→ **What you are asked to do**:
Here the job is to transcribe the data exactly while omitting the images.

Top of Listed entries

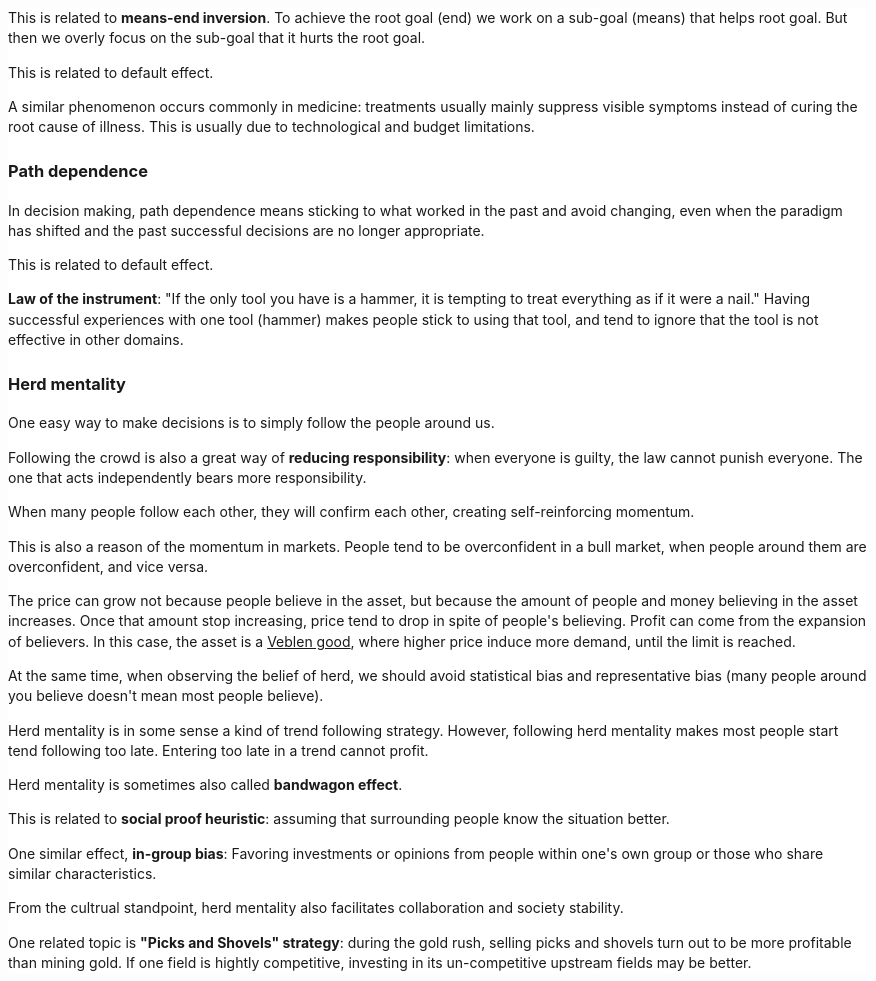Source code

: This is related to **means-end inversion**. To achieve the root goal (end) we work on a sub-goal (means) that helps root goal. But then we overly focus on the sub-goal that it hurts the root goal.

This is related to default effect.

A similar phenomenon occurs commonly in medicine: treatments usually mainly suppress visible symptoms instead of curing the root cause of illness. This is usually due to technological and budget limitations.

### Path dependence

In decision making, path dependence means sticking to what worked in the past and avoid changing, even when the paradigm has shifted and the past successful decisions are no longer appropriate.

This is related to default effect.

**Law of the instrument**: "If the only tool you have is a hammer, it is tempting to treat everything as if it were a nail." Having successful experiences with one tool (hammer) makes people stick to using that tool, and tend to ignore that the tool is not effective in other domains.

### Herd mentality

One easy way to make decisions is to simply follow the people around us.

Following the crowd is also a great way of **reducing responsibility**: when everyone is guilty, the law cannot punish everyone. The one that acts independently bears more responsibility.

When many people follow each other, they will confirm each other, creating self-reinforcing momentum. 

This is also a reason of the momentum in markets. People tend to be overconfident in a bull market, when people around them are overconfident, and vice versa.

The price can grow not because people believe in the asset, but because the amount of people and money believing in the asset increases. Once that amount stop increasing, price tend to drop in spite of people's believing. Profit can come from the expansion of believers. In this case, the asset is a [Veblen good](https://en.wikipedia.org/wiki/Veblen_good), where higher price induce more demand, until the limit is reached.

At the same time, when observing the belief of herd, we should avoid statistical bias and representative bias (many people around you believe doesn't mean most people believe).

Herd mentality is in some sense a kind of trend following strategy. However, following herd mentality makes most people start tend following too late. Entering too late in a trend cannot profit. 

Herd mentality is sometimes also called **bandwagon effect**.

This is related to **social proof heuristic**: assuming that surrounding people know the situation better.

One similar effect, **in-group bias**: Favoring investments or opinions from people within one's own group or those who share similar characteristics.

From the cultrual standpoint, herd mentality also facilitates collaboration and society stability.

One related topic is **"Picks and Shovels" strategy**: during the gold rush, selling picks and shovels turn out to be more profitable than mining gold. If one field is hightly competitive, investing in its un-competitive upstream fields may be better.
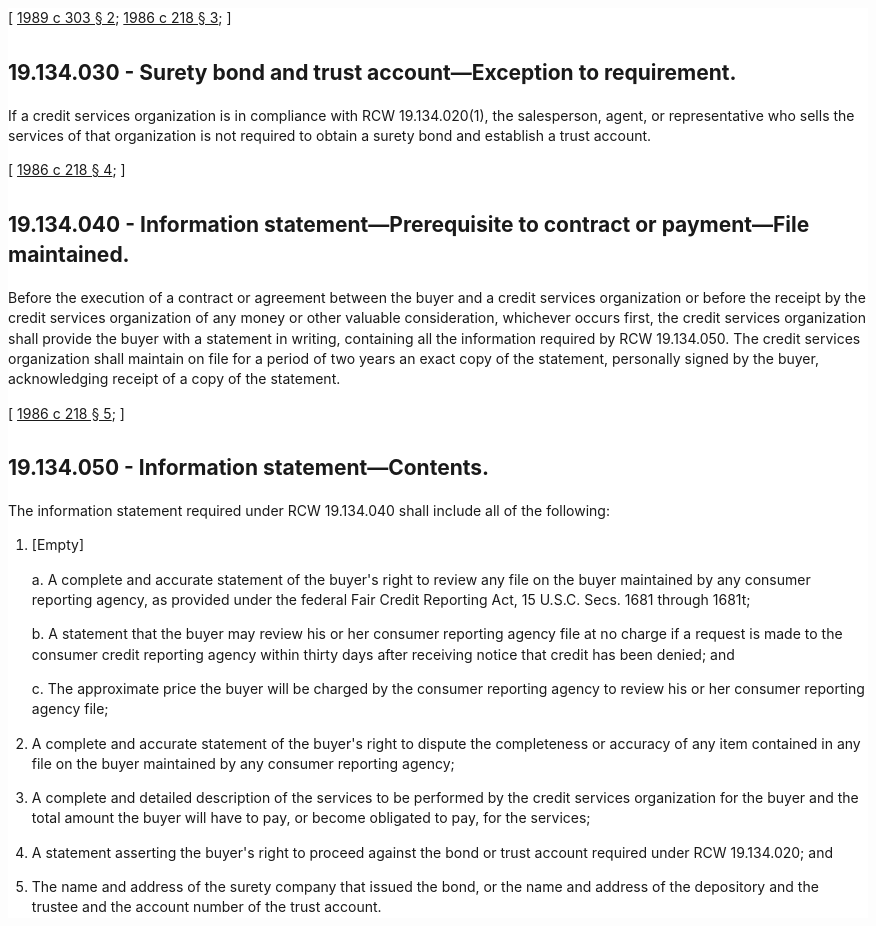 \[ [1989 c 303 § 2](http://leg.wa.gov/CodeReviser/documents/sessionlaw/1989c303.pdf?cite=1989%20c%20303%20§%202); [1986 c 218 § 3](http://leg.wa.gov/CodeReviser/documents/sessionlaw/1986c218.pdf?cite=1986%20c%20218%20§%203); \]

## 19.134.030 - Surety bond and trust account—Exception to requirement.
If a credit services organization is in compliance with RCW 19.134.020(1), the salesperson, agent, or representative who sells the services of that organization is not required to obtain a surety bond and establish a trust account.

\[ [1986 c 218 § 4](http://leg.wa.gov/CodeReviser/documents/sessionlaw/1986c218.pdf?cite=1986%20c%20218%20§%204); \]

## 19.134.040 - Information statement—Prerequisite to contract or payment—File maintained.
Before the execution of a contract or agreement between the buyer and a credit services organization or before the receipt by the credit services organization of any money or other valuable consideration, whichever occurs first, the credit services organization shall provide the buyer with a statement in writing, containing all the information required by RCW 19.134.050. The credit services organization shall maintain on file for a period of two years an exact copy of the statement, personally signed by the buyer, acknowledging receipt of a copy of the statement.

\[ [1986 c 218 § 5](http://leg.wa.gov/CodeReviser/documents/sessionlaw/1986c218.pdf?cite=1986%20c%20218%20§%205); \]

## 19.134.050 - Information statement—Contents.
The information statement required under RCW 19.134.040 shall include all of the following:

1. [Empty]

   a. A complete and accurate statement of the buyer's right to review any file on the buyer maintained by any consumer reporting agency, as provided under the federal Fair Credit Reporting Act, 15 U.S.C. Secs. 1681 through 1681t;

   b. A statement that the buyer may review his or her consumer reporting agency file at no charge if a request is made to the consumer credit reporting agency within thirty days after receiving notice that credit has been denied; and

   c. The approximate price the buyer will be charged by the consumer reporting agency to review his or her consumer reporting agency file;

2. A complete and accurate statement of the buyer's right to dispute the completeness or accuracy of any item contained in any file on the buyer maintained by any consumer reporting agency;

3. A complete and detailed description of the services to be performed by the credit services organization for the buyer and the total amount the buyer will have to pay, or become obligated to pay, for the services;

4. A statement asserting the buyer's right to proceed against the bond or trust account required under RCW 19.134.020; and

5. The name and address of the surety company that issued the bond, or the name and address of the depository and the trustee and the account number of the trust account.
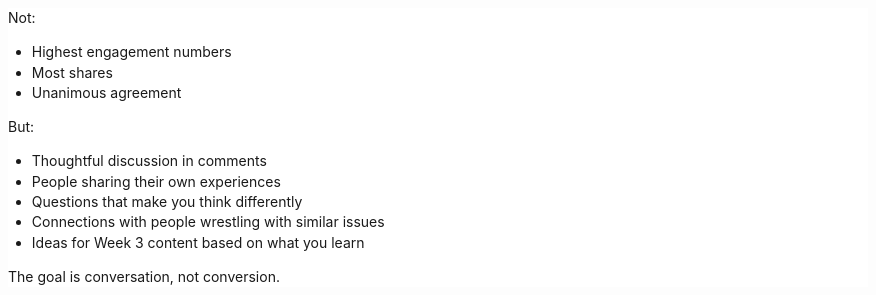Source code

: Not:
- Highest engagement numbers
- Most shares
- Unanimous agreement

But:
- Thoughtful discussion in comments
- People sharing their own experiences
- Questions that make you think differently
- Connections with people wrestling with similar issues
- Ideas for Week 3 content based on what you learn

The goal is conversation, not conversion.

Bottom of Listed entries

→ **Output for this task**:
Source code

: This is related to **means-end inversion**. To achieve the root goal (end) we work on a sub-goal (means) that helps root goal. But then we overly focus on the sub-goal that it hurts the root goal.

This is related to default effect.

A similar phenomenon occurs commonly in medicine: treatments usually mainly suppress visible symptoms instead of curing the root cause of illness. This is usually due to technological and budget limitations.

### Path dependence

In decision making, path dependence means sticking to what worked in the past and avoid changing, even when the paradigm has shifted and the past successful decisions are no longer appropriate.

This is related to default effect.

**Law of the instrument**: "If the only tool you have is a hammer, it is tempting to treat everything as if it were a nail." Having successful experiences with one tool (hammer) makes people stick to using that tool, and tend to ignore that the tool is not effective in other domains.

### Herd mentality

One easy way to make decisions is to simply follow the people around us.

Following the crowd is also a great way of **reducing responsibility**: when everyone is guilty, the law cannot punish everyone. The one that acts independently bears more responsibility.

When many people follow each other, they will confirm each other, creating self-reinforcing momentum. 

This is also a reason of the momentum in markets. People tend to be overconfident in a bull market, when people around them are overconfident, and vice versa.

The price can grow not because people believe in the asset, but because the amount of people and money believing in the asset increases. Once that amount stop increasing, price tend to drop in spite of people's believing. Profit can come from the expansion of believers. In this case, the asset is a [Veblen good](https://en.wikipedia.org/wiki/Veblen_good), where higher price induce more demand, until the limit is reached.

At the same time, when observing the belief of herd, we should avoid statistical bias and representative bias (many people around you believe doesn't mean most people believe).

Herd mentality is in some sense a kind of trend following strategy. However, following herd mentality makes most people start tend following too late. Entering too late in a trend cannot profit. 

Herd mentality is sometimes also called **bandwagon effect**.

This is related to **social proof heuristic**: assuming that surrounding people know the situation better.

One similar effect, **in-group bias**: Favoring investments or opinions from people within one's own group or those who share similar characteristics.

From the cultrual standpoint, herd mentality also facilitates collaboration and society stability.

One related topic is **"Picks and Shovels" strategy**: during the gold rush, selling picks and shovels turn out to be more profitable than mining gold. If one field is hightly competitive, investing in its un-competitive upstream fields may be better.
 \[ [1989 c 303 § 2](http://leg.wa.gov/CodeReviser/documents/sessionlaw/1989c303.pdf?cite=1989%20c%20303%20§%202); [1986 c 218 § 3](http://leg.wa.gov/CodeReviser/documents/sessionlaw/1986c218.pdf?cite=1986%20c%20218%20§%203); \]

## 19.134.030 - Surety bond and trust account—Exception to requirement.
If a credit services organization is in compliance with RCW 19.134.020(1), the salesperson, agent, or representative who sells the services of that organization is not required to obtain a surety bond and establish a trust account.

\[ [1986 c 218 § 4](http://leg.wa.gov/CodeReviser/documents/sessionlaw/1986c218.pdf?cite=1986%20c%20218%20§%204); \]

## 19.134.040 - Information statement—Prerequisite to contract or payment—File maintained.
Before the execution of a contract or agreement between the buyer and a credit services organization or before the receipt by the credit services organization of any money or other valuable consideration, whichever occurs first, the credit services organization shall provide the buyer with a statement in writing, containing all the information required by RCW 19.134.050. The credit services organization shall maintain on file for a period of two years an exact copy of the statement, personally signed by the buyer, acknowledging receipt of a copy of the statement.

\[ [1986 c 218 § 5](http://leg.wa.gov/CodeReviser/documents/sessionlaw/1986c218.pdf?cite=1986%20c%20218%20§%205); \]

## 19.134.050 - Information statement—Contents.
The information statement required under RCW 19.134.040 shall include all of the following:

1. [Empty]

   a. A complete and accurate statement of the buyer's right to review any file on the buyer maintained by any consumer reporting agency, as provided under the federal Fair Credit Reporting Act, 15 U.S.C. Secs. 1681 through 1681t;

   b. A statement that the buyer may review his or her consumer reporting agency file at no charge if a request is made to the consumer credit reporting agency within thirty days after receiving notice that credit has been denied; and

   c. The approximate price the buyer will be charged by the consumer reporting agency to review his or her consumer reporting agency file;

2. A complete and accurate statement of the buyer's right to dispute the completeness or accuracy of any item contained in any file on the buyer maintained by any consumer reporting agency;

3. A complete and detailed description of the services to be performed by the credit services organization for the buyer and the total amount the buyer will have to pay, or become obligated to pay, for the services;

4. A statement asserting the buyer's right to proceed against the bond or trust account required under RCW 19.134.020; and

5. The name and address of the surety company that issued the bond, or the name and address of the depository and the trustee and the account number of the trust account.
Source code

: Not:
- Highest engagement numbers
- Most shares
- Unanimous agreement

But:
- Thoughtful discussion in comments
- People sharing their own experiences
- Questions that make you think differently
- Connections with people wrestling with similar issues
- Ideas for Week 3 content based on what you learn

The goal is conversation, not conversion.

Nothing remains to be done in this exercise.